Copy out verbatim everything from the start of the items down to the line containing "1: (480, 188)", with both the first line and that line included.

** Opening Entries provided block **

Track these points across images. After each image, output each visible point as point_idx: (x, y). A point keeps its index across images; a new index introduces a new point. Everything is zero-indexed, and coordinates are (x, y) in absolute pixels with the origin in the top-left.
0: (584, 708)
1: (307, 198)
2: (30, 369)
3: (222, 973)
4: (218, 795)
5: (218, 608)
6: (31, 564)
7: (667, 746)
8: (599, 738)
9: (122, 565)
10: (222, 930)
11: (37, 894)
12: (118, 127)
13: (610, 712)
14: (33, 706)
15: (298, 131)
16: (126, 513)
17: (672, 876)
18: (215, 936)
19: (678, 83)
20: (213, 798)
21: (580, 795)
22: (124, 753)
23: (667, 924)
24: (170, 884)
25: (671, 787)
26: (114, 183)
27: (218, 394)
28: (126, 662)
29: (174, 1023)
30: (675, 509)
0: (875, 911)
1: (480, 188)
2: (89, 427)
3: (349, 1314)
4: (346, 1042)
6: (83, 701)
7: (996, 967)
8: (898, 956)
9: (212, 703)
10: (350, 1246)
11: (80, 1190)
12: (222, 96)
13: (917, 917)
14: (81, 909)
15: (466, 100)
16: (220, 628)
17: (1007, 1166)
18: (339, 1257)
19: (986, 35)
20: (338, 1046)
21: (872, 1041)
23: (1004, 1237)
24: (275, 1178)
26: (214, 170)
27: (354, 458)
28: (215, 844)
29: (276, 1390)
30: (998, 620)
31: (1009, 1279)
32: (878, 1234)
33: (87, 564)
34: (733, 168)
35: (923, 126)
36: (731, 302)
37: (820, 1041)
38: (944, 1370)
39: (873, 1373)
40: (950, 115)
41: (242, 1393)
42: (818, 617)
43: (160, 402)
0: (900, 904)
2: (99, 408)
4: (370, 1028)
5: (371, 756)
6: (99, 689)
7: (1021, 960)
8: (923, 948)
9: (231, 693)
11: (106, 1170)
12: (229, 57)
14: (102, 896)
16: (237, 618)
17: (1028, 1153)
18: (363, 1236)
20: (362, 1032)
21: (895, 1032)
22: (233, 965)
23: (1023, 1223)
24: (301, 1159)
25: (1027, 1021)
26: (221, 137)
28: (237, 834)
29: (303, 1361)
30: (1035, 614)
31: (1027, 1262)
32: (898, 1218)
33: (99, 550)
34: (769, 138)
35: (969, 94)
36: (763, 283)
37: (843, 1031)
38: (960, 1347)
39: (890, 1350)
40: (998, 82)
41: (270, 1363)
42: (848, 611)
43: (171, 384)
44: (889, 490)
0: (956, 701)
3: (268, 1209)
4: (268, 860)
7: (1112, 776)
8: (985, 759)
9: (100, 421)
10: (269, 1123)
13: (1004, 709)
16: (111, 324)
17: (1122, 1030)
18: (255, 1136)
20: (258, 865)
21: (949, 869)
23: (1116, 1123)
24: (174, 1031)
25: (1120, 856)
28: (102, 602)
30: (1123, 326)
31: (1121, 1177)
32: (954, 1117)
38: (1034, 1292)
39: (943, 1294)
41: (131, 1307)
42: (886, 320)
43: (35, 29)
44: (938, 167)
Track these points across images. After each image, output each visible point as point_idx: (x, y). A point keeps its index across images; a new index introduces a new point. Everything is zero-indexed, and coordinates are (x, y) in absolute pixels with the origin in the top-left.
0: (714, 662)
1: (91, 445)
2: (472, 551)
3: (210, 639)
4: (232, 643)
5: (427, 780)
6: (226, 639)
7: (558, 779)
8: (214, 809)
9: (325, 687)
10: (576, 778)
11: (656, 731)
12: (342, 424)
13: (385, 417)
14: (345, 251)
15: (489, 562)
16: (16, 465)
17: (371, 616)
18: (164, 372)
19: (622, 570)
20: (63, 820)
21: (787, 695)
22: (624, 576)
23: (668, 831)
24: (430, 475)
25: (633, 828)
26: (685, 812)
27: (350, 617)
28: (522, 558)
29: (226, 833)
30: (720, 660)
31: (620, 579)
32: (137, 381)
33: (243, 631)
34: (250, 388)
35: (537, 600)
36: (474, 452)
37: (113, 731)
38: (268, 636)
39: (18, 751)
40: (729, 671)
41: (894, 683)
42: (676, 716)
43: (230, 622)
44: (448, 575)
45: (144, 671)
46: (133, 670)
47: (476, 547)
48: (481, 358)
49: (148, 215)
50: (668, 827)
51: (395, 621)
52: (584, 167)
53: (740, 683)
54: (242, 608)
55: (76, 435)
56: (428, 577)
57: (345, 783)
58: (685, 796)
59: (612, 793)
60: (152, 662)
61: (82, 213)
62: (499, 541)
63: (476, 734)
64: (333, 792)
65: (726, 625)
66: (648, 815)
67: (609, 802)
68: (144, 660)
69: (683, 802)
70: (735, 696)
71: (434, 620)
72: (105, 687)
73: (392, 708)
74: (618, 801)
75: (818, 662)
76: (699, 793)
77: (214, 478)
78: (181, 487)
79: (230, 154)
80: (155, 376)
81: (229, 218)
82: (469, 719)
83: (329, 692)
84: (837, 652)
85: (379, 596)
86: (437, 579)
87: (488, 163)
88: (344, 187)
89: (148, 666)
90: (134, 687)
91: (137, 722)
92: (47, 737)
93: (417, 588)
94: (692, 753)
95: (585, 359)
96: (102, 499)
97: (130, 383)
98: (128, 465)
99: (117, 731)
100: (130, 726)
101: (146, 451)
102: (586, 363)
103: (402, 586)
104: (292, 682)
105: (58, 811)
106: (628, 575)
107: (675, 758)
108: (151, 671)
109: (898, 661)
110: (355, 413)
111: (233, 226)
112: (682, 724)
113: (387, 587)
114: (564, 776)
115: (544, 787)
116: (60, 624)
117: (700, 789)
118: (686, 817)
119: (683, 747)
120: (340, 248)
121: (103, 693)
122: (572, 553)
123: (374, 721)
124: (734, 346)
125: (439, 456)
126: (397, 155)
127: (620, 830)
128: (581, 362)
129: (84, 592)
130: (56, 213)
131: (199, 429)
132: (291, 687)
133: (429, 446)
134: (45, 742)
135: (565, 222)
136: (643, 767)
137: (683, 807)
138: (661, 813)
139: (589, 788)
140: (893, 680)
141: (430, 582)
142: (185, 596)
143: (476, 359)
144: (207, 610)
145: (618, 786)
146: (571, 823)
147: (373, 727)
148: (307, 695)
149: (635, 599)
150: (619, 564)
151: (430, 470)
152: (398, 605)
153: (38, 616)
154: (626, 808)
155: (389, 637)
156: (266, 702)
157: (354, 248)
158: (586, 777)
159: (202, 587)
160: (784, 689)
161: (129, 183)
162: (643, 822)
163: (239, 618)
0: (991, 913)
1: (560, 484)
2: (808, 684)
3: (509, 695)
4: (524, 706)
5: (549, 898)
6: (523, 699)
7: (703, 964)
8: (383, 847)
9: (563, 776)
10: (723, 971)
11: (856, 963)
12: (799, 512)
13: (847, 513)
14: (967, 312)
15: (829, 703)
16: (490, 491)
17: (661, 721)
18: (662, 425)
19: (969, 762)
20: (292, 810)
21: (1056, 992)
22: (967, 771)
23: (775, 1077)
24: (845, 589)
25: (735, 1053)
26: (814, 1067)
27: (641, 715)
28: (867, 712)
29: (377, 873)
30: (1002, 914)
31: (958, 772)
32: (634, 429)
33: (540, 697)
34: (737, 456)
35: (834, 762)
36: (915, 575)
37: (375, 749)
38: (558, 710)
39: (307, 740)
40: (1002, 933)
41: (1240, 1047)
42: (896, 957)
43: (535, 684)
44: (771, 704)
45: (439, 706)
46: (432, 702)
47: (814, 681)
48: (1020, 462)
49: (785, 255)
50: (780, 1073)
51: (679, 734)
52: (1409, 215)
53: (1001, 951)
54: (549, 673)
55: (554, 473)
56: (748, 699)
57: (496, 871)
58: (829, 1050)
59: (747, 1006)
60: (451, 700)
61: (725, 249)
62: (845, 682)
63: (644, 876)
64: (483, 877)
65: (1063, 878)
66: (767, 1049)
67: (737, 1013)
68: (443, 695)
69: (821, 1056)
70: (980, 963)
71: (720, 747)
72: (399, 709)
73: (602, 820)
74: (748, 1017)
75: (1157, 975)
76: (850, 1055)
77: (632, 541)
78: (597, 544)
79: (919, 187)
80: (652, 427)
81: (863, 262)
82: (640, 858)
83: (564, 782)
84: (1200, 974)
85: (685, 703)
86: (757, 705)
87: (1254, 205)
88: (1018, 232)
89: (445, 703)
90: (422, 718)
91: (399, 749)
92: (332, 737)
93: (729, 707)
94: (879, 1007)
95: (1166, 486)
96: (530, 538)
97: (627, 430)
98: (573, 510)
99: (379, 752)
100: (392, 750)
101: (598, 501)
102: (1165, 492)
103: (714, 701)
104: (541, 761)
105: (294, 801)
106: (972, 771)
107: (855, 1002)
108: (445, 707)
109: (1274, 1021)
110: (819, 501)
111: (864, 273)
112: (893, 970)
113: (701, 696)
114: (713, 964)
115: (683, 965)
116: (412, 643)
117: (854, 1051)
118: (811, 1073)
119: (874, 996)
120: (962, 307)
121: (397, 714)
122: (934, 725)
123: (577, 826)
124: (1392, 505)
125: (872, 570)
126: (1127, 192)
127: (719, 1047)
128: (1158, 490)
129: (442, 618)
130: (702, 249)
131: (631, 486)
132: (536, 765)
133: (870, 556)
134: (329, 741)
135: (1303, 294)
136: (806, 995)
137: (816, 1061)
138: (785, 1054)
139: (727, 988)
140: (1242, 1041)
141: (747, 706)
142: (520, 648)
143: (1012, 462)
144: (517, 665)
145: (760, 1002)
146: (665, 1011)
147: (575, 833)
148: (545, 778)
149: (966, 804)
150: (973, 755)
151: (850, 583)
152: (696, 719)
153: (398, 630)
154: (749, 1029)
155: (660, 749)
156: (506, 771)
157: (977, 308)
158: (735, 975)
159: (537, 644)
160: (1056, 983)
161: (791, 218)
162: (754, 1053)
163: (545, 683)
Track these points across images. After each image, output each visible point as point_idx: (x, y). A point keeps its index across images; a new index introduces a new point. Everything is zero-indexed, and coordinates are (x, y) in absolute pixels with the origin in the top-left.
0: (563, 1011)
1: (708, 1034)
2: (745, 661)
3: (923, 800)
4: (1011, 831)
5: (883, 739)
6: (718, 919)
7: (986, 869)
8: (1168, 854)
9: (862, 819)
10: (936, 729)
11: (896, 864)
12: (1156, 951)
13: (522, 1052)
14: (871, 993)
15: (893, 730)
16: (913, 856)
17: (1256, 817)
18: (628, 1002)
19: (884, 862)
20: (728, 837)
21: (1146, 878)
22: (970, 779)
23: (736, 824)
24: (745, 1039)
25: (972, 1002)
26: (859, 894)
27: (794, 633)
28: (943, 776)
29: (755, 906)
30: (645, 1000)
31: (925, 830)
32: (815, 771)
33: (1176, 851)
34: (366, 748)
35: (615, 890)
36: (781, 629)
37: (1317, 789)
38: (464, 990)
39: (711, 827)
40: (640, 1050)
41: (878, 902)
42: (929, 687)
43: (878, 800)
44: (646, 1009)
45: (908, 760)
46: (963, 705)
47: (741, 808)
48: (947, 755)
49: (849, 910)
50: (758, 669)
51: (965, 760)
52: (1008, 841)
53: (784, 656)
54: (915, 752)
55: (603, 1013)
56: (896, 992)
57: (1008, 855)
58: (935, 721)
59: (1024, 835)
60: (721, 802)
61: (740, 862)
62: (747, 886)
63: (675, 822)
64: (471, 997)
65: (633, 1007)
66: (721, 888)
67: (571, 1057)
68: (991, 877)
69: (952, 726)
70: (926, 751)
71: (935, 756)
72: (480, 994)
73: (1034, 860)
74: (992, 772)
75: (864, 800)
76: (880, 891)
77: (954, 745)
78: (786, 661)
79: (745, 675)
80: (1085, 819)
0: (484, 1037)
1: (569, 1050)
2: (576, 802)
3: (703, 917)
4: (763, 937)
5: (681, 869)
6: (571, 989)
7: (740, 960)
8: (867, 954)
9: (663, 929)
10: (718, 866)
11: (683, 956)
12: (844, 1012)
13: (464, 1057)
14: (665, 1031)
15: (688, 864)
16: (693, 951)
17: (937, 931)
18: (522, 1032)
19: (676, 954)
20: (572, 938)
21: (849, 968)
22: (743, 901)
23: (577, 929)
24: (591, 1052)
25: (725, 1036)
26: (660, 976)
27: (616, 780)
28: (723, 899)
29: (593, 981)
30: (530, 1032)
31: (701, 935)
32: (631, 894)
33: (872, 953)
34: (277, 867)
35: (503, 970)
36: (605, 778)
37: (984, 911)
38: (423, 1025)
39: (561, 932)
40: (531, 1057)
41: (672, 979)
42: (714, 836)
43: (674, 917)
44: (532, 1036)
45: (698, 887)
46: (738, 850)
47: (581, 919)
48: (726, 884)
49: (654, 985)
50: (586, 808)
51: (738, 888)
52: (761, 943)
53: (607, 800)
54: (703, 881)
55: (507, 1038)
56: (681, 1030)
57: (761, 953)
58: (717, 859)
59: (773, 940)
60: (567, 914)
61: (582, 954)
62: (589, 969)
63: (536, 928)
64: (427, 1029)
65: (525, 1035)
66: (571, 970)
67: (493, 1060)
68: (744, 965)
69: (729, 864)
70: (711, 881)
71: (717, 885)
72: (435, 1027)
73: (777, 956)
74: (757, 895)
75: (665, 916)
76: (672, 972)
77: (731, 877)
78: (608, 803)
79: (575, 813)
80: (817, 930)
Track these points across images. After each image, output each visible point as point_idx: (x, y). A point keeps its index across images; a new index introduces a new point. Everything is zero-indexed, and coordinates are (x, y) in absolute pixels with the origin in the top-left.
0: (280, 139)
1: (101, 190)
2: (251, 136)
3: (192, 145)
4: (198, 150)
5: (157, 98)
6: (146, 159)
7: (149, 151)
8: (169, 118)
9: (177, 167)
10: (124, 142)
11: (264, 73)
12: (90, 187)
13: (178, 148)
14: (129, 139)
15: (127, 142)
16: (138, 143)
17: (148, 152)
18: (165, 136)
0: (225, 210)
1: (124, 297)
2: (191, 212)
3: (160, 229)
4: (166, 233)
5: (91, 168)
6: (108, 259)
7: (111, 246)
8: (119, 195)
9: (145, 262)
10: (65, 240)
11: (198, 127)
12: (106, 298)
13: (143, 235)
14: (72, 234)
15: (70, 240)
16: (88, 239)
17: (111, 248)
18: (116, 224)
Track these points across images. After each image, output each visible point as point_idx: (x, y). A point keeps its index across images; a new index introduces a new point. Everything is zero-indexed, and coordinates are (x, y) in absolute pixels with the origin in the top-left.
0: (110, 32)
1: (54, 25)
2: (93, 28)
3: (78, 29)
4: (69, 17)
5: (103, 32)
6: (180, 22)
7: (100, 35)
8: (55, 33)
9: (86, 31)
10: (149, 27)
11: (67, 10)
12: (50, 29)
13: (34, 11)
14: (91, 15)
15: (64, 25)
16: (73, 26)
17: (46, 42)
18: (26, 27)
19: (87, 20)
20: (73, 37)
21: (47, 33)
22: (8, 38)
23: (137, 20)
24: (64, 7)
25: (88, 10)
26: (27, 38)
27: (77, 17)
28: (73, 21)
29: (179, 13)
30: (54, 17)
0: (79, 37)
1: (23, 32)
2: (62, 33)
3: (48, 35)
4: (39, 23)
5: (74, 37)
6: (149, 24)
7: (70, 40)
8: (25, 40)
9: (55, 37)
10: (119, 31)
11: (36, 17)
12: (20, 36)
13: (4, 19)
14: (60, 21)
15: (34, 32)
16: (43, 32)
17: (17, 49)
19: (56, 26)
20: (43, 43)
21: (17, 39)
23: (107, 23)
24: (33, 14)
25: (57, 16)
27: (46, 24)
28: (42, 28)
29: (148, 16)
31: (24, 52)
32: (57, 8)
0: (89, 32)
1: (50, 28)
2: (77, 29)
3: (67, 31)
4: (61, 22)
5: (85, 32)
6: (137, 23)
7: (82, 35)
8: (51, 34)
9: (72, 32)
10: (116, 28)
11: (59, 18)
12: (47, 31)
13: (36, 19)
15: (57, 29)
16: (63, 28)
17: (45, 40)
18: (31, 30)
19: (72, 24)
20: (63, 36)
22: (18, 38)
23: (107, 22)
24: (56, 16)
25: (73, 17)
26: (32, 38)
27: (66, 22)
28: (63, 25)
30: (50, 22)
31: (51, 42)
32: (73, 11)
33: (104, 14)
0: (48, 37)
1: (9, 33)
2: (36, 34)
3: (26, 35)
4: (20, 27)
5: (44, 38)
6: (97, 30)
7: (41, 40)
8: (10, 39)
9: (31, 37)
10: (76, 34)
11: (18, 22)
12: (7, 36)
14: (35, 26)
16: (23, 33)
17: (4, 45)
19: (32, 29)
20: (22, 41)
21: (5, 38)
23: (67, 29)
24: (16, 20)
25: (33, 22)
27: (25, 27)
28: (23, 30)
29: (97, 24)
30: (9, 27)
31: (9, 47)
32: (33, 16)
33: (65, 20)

** Closing Entries provided block **

== Answer ==
Track these points across images. After each image, output each visible point as point_idx: (x, y). A point keeps its index across images; a new index introduces a new point. Everything is zero-indexed, and coordinates are (x, y) in absolute pixels with the origin in the top-left.
0: (584, 708)
1: (307, 198)
2: (30, 369)
3: (222, 973)
4: (218, 795)
5: (218, 608)
6: (31, 564)
7: (667, 746)
8: (599, 738)
9: (122, 565)
10: (222, 930)
11: (37, 894)
12: (118, 127)
13: (610, 712)
14: (33, 706)
15: (298, 131)
16: (126, 513)
17: (672, 876)
18: (215, 936)
19: (678, 83)
20: (213, 798)
21: (580, 795)
22: (124, 753)
23: (667, 924)
24: (170, 884)
25: (671, 787)
26: (114, 183)
27: (218, 394)
28: (126, 662)
29: (174, 1023)
30: (675, 509)
0: (875, 911)
1: (480, 188)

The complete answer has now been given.